On Monday, shares of the streaming video giant gained more than 3% after William Blair analyst Ralph Schackart reiterated a bullish note saying the stock can rise 22% by the end of the year.
But Monday's move is somewhat of an exception for Netflix — at least in recent memory. The stock may be up 31% on the year, but all of those gains took place in the first two weeks of 2019. Since then, the stock has been stuck in a tight trading range, meaning it has vacillated between levels without actually making a move in either direction.
According to research firm Bespoke, this is Netflix's tightest trading range on record, which means that after such a long period of consolidation the stock could be poised for a big move higher — or lower.
After examining the charts, Fairlead Strategies' Katie Stockton sees a higher move, saying the stock has reached oversold levels. The media giant is also trading above its 200-day moving average — a key technical indicator showing a stock's trajectory — which Stockton believes signals a continuation of a long-term uptrend.
"There's a couple of things working for the chart. It's in a long-term uptrend. We do tend to look at ranges within long-term uptrends as continuation patterns, and of course strong support and a strong tape," she said Monday on CNBC's "Trading Nation."

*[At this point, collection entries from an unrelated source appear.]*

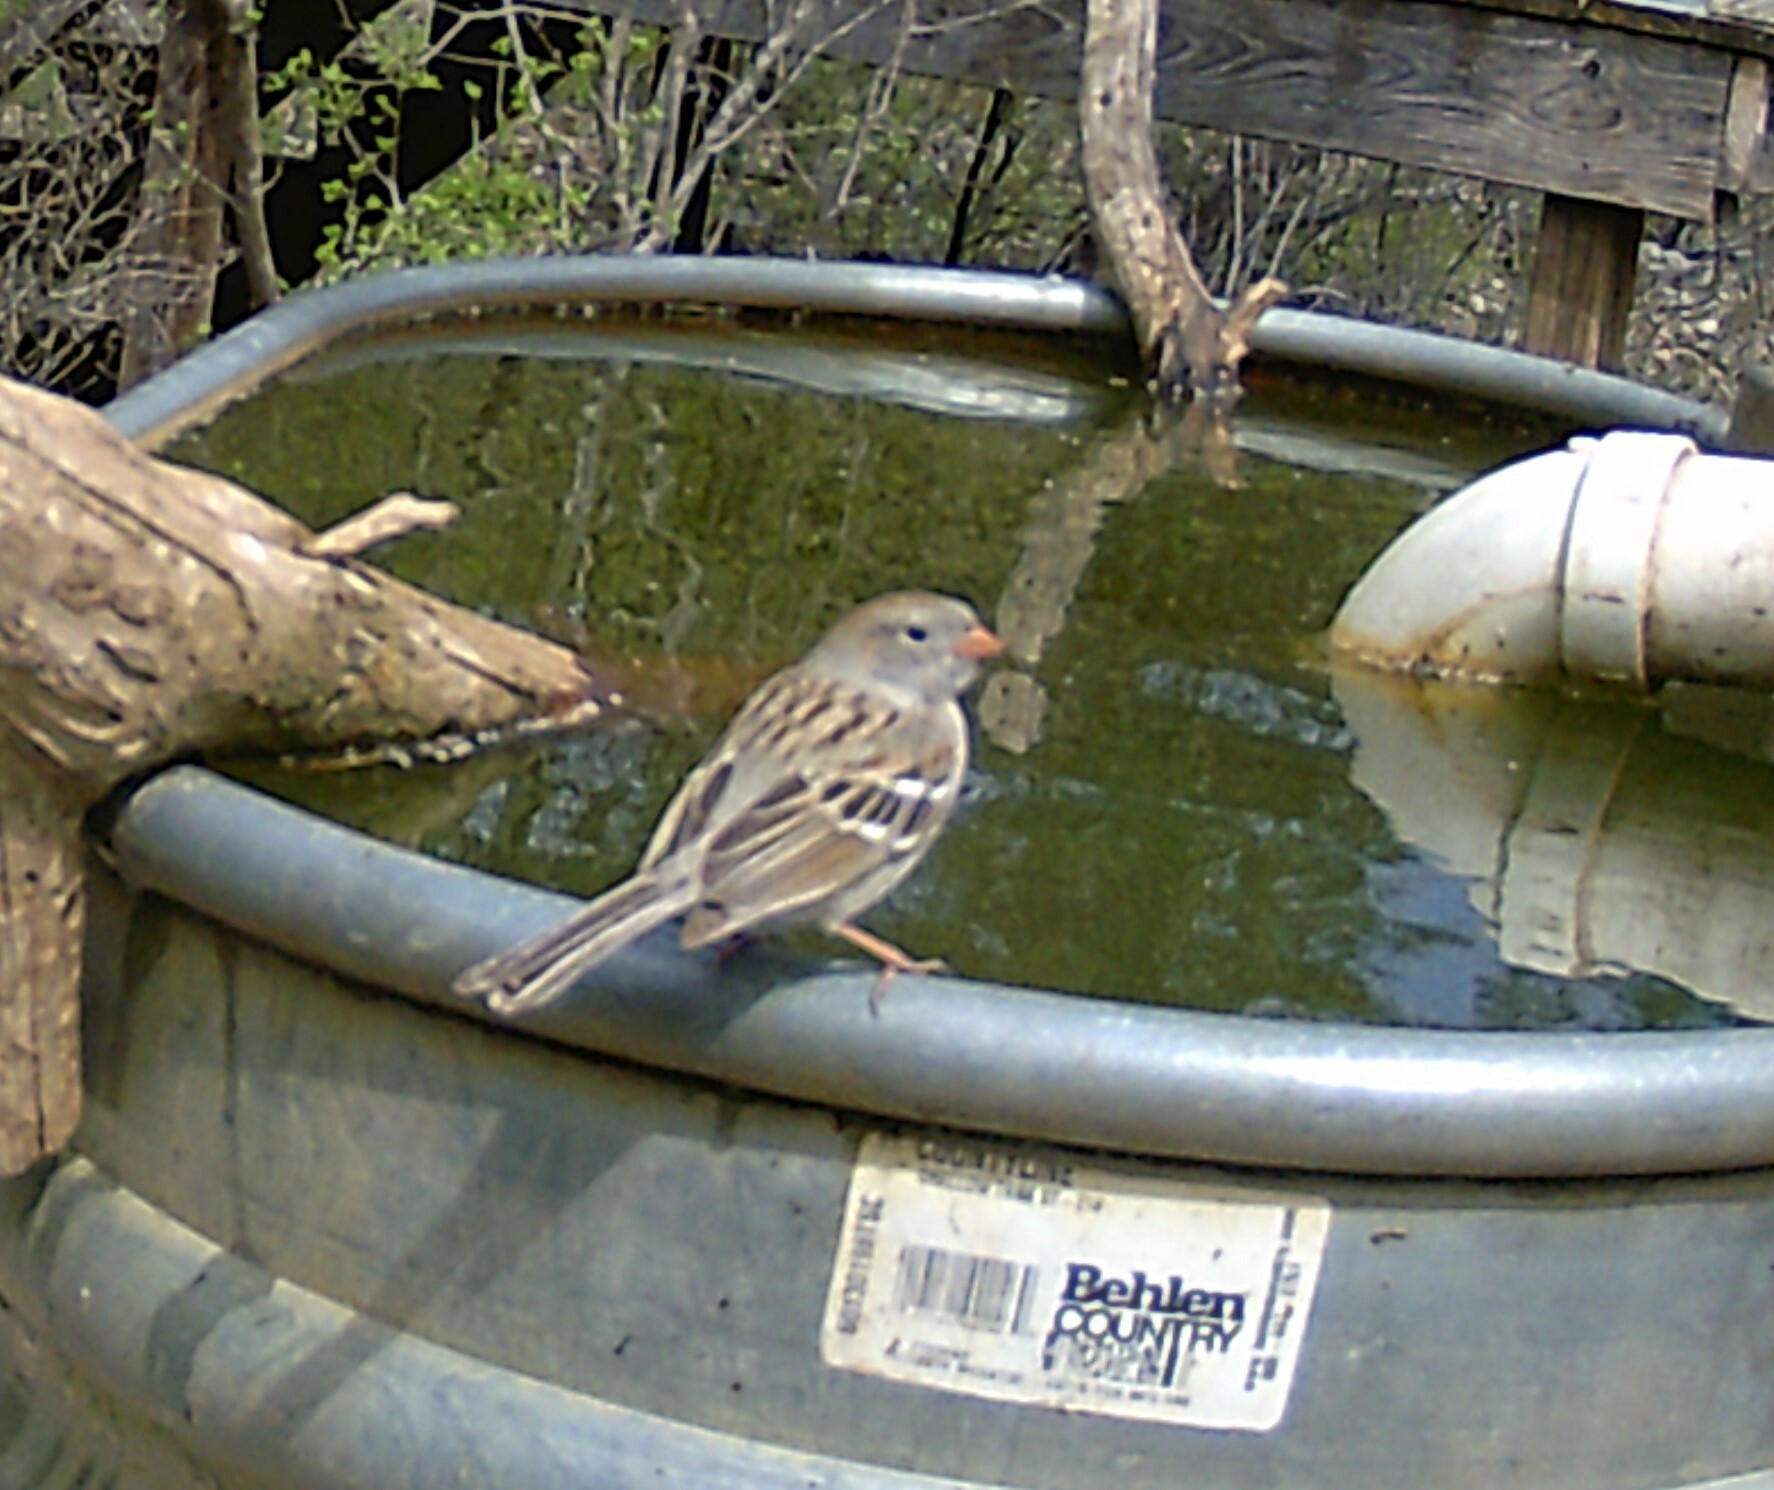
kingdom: Animalia
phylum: Chordata
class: Aves
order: Passeriformes
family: Passerellidae
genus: Spizella
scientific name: Spizella pusilla
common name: Field sparrow
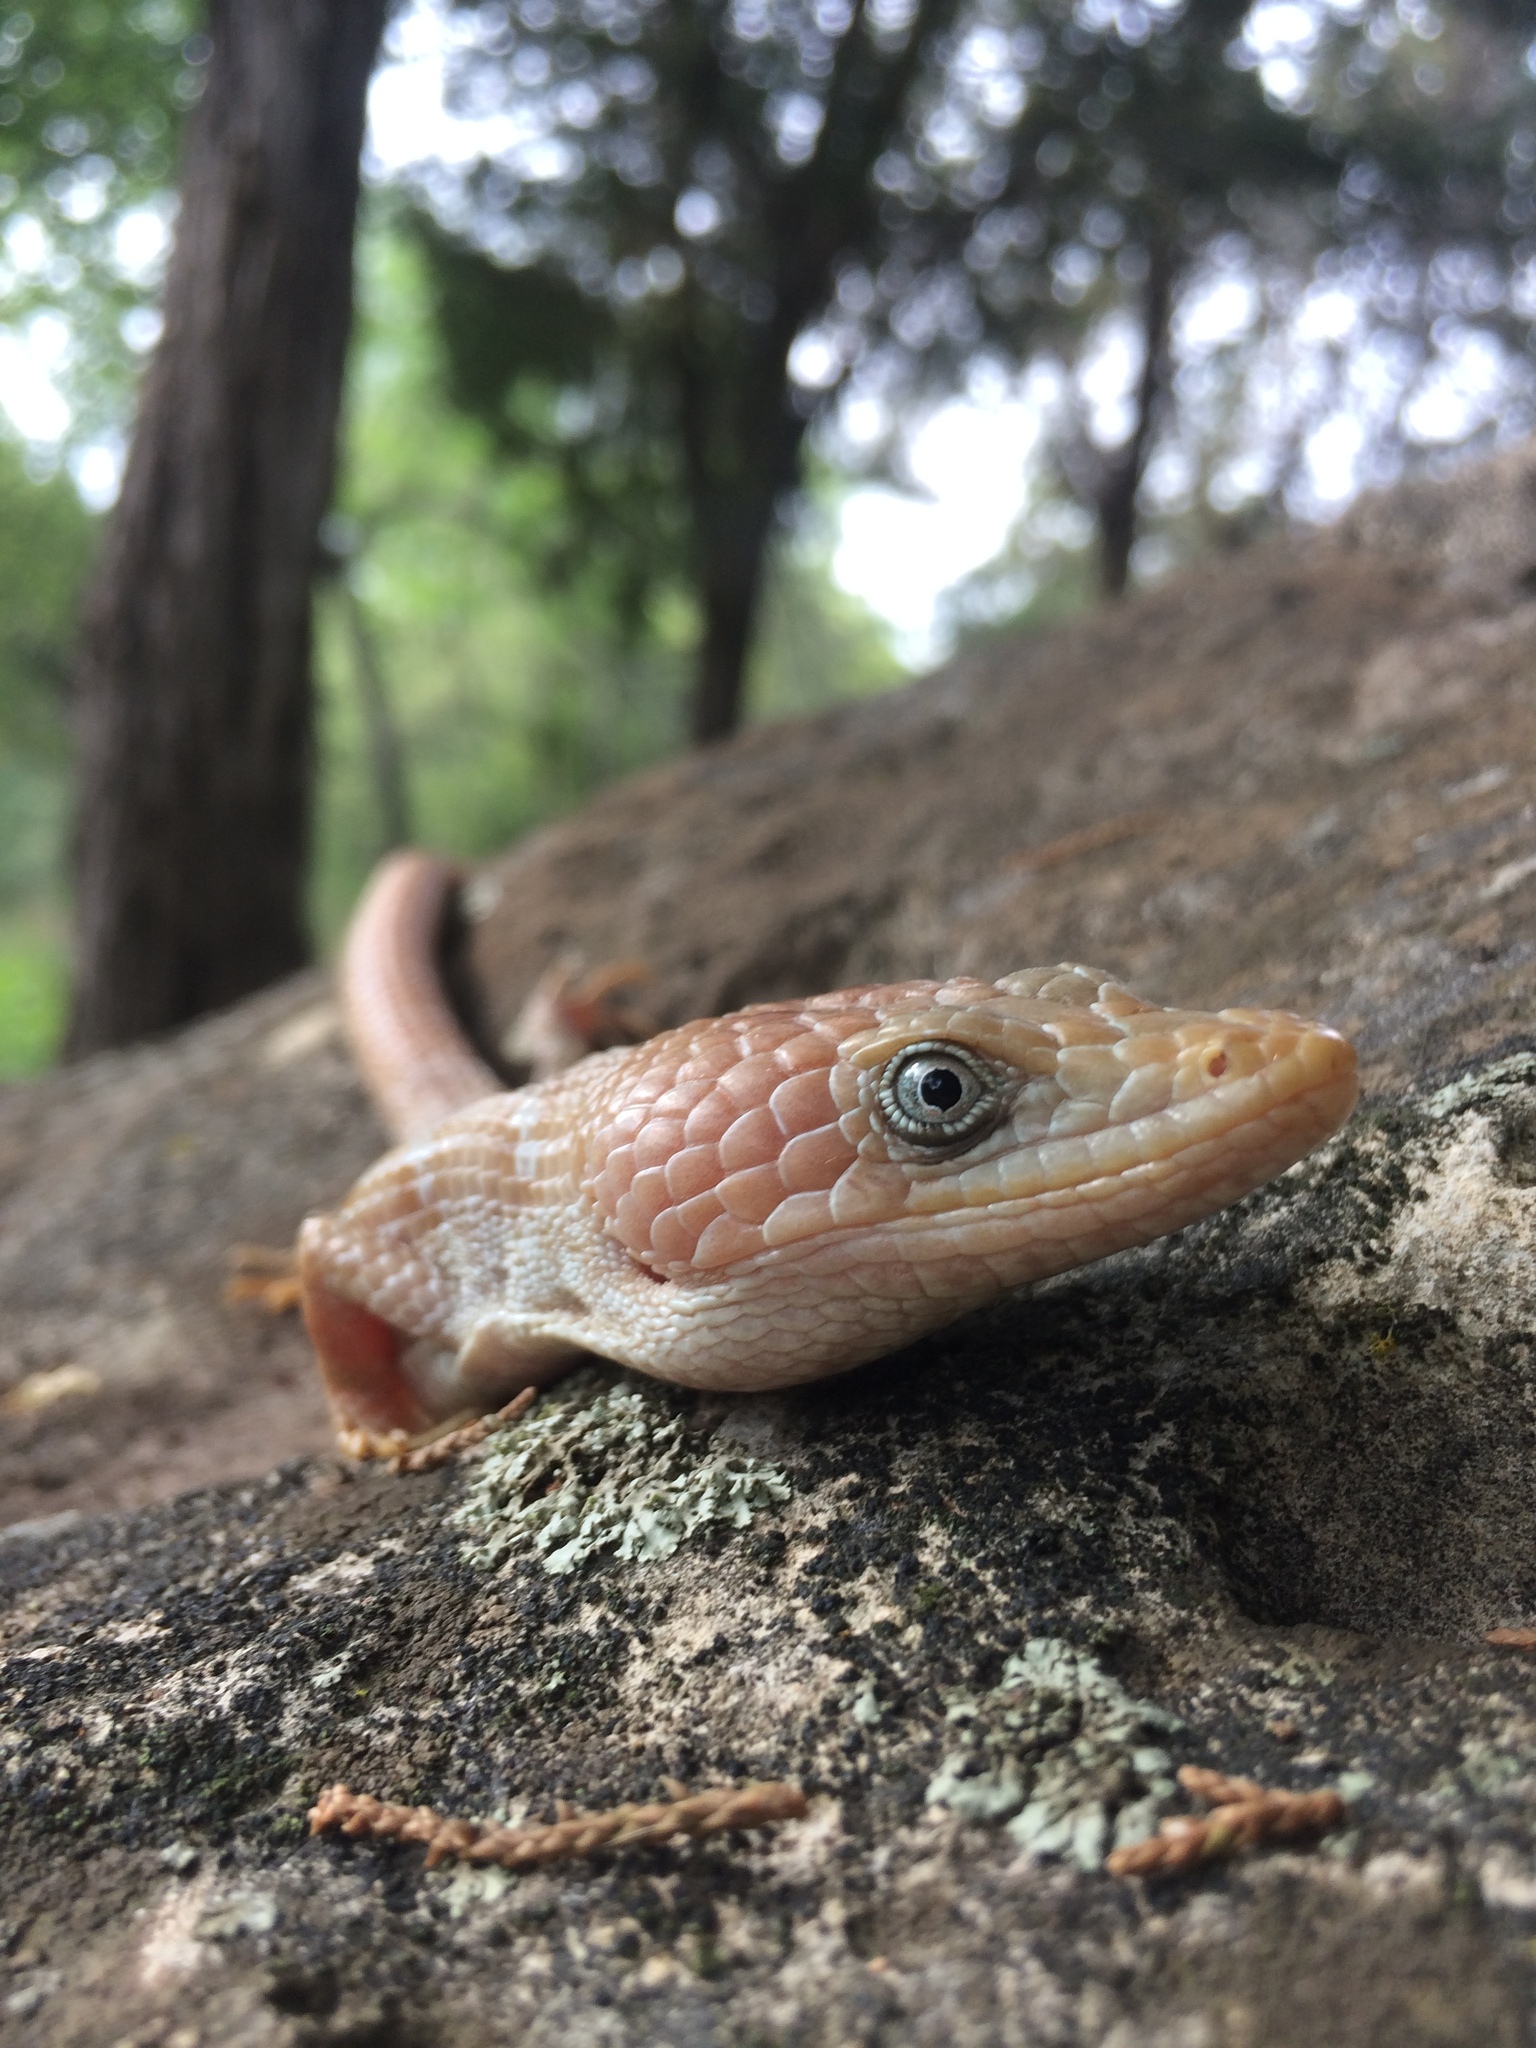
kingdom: Animalia
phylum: Chordata
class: Squamata
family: Anguidae
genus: Gerrhonotus
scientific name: Gerrhonotus infernalis
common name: Texas alligator lizard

But first, the stock must surpass $387 — about 11% above Monday's closing price of $351 — since that's the level that has provided overhead resistance in the past. If the stock can break above $387, Stockton thinks it will climb even higher.
"We need to see some kind of breakout of course from this range for a positive long-term technical catalyst, but Netflix is oversold after having underperformed, so it's at this proving ground right now on its chart," she said.
Netflix trades at 78 times forward earnings — the most expensive of the FAANG stocks. Point View Wealth Management's John Petrides said that valuation is unjustified, given a slowdown in subscriber growth and an increase in streaming competition.
"The valuation is just really excessive," he said. "The market knows that they have a first-mover advantage in streaming, but that's really discounting very high future cash flows."
Despite that advantage, Petrides said, Netflix is in an unfavorable position relative to peers when it comes to content because "they don't have a library" and instead buys original content.
"They're burning through $2 - $3 billion a year in free cash flow. The moment that stops is when I think ironically the valuation comes flying out of the stock," he said.